== Segment start ==
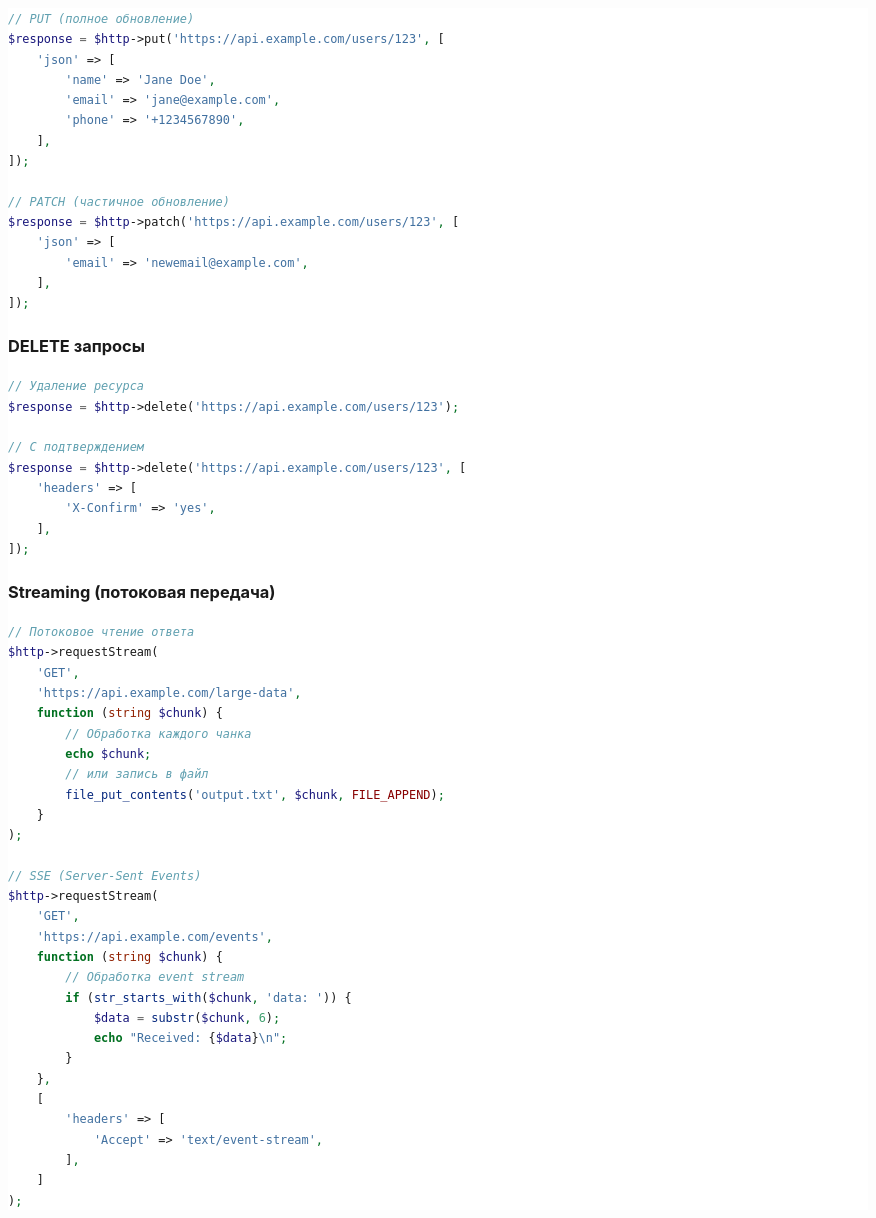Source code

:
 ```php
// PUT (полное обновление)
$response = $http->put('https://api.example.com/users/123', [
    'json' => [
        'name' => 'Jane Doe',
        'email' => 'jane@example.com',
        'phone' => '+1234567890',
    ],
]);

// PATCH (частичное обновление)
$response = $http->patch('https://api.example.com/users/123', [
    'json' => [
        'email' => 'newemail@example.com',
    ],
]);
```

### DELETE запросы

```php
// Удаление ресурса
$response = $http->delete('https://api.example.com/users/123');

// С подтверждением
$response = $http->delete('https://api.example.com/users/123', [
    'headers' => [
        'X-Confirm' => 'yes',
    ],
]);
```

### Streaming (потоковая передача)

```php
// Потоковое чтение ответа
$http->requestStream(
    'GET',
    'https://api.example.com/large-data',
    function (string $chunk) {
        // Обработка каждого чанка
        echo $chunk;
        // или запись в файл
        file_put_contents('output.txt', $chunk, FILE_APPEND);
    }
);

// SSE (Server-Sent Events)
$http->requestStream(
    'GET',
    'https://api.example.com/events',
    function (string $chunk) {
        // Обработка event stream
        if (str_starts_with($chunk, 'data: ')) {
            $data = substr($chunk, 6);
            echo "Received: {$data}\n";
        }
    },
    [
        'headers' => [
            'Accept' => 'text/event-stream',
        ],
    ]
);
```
== Segment end ==
== Segment start ==
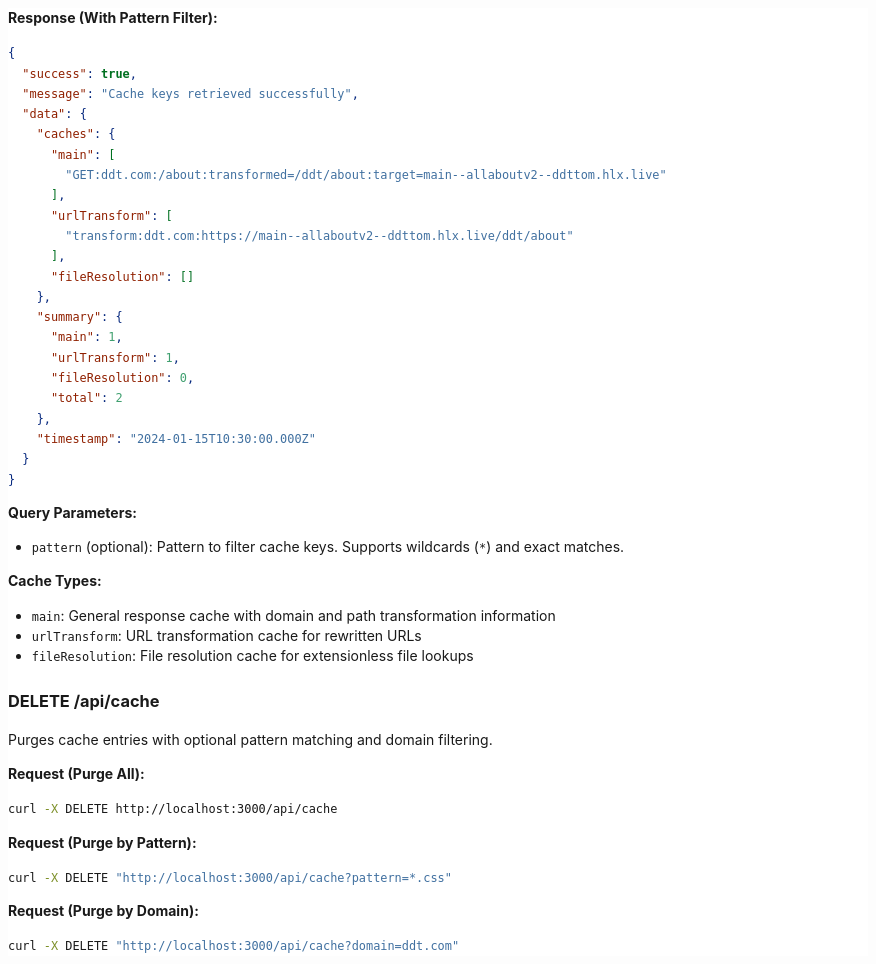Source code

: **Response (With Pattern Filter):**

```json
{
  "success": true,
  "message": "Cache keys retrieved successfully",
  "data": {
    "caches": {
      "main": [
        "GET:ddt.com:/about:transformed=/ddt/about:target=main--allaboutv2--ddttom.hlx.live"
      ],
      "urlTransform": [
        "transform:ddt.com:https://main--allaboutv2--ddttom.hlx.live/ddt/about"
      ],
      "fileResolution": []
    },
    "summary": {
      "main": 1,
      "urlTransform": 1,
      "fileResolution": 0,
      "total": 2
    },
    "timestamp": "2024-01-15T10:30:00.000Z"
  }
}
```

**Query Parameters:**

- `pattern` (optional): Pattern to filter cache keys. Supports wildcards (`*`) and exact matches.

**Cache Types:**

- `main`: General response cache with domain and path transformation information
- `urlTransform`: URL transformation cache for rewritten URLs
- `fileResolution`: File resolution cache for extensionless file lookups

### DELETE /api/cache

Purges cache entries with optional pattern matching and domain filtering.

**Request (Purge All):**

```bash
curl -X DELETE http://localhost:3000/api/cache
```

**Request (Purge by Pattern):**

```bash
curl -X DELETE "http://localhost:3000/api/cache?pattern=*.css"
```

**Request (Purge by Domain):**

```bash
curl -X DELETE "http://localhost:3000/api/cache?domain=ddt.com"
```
== Segment end ==
What the task asks
Would you please copy every line from the listing above that contains the word "transformation"?

Exercise result
- `main`: General response cache with domain and path transformation information
- `urlTransform`: URL transformation cache for rewritten URLs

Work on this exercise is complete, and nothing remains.